Summer’s Best Salsa -- Try it! I'm sure you can, can, can.
Makes about 16 pints
½ bushel (roughly 25 lbs.) of tomatoes, peeled, cored &
chopped
5+ green peppers, cored, seeded, & chopped
3 lbs. onions, chopped
3 jalapeno peppers, cored, seeded & chopped (I use dish gloves to do this part because
nothing burns like hot pepper juice accidentally swiped into your eye…yes, I’ve
done this)
6-8 6-oz. tomato paste
jars (I prefer jars to cans because of the compounds in commercially canned goods
that leach into food)
1 large head of garlic, minced
¼ c. honey
5 T salt
2/3 c. apple cider vinegar
1-2 tsp. garlic powder (or more to taste)
1 tsp. paprika
½ c. parsley flakes
1: To peel tomatoes: Put
small batches of tomatoes in a pot of boiling water for 30-60 seconds until
skins split and begin to curl.
Immediately remove to a large bowl of ice water. Skins should easily slip off and make a very
happy meal for pigs or the compost pile.
Repeat until all tomatoes are peeled.
2: Chop all the vegetables in a food processor, food mill,
or (gasp) by hand.
3: In a large stock pot bring tomatoes, garlic, peppers, onions,
and tomato paste to a boil for 5 minutes. Cover, lower heat, simmer for 1
hour. Stir frequently to prevent scorching
and do the following while you wait.
4: Fill canner loosely with clean pint jars standing upright. (Canners vary with how many pints they fit, but it is usually 8-10) Add water until just above rims of jars. Cover and bring to a boil. In a small pot, heat water on medium-low. Place NEW seals into small pot (do not allow
water to boil as it can ruin the effectiveness of the rubber seal).
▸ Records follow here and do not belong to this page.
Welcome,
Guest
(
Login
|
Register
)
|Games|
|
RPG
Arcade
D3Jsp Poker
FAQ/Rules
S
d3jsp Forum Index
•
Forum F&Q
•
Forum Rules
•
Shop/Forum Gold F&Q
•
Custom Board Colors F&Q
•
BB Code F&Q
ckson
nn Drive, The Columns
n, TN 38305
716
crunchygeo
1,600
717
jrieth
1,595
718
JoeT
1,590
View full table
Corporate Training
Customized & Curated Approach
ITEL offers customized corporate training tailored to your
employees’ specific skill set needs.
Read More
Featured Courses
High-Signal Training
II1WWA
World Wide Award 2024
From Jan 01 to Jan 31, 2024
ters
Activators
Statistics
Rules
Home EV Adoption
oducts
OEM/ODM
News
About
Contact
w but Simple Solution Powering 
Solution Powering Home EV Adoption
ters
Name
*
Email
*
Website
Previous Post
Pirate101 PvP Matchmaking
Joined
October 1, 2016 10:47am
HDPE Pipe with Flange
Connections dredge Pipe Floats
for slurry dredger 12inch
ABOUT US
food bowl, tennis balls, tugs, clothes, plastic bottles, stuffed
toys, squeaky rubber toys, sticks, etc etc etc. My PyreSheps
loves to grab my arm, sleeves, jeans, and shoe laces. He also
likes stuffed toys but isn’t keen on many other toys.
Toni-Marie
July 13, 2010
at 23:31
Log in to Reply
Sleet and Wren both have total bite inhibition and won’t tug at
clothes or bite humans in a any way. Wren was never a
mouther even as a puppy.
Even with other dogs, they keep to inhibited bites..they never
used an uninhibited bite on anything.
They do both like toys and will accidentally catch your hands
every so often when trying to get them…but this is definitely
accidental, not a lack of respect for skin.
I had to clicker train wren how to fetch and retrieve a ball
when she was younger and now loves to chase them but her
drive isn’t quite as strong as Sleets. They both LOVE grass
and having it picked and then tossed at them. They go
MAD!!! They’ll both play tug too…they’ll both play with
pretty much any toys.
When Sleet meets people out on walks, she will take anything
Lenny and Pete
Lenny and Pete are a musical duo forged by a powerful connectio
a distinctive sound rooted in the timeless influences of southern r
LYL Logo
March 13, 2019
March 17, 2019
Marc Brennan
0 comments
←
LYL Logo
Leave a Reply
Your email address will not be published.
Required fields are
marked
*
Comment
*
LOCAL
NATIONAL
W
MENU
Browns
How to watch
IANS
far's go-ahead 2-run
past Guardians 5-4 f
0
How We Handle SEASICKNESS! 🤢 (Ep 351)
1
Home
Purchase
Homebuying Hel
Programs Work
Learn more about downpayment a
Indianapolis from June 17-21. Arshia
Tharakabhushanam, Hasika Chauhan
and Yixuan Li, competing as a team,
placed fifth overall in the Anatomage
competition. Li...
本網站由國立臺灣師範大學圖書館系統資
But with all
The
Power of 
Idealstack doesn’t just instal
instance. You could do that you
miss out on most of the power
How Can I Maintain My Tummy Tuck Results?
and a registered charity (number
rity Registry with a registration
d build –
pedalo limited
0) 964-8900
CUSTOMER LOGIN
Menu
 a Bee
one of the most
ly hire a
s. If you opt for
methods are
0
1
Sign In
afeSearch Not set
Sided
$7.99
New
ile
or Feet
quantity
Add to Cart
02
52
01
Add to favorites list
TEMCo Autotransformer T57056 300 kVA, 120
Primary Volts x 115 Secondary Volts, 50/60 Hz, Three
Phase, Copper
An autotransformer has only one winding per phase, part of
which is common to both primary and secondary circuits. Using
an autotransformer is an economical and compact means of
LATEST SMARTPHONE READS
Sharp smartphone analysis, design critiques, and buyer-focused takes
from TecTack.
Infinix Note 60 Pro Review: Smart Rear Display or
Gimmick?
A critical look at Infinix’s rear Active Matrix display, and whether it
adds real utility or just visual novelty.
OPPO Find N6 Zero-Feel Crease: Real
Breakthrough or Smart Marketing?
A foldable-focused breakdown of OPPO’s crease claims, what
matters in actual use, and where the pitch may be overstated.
5: After 1 hour, stir honey, salt, vinegar, garlic
powder, paprika, and parsley flakes into salsa mixture. Take
a spoonful, allow to cool, and taste. If you don’t
like it now, you won’t like it chilled, so alter with garlic powder or salt as
needed. Cook uncovered for 45 minutes.
6: With a slotted spoon or ladle, ladle hot salsa into a hot
jar (removed from canner one at a time).
Swipe a rubber spatula along the insides of the jar to release air
bubbles. Wipe rim of jar with a damp
cloth. Center a warmed seal on top of
jar and screw a band onto the jar until finger-tip tight. Replace full jar into canner. Repeat until
all jars are filled and sealed. Water
level should be about one inch above jars.
7: Cover canner and bring back to a boil. Then, time for 20
minutes. Remove canner lid and turn off
heat. Let rest 5 minutes. Remove jars carefully without tipping and set on a cooling rack. Repeat steps 4, 6, and 7 until all salsa is jarred. Remember to boil the next set of clean, empty jars as
in step 4 for at least 5 minutes before proceeding with steps 6 and 7.
8: Allow jars to cool, unmoved for 24 hours. Label
and store in a cool, dark, dry location.
Hey nice explained and very useful! Thanks for sharing.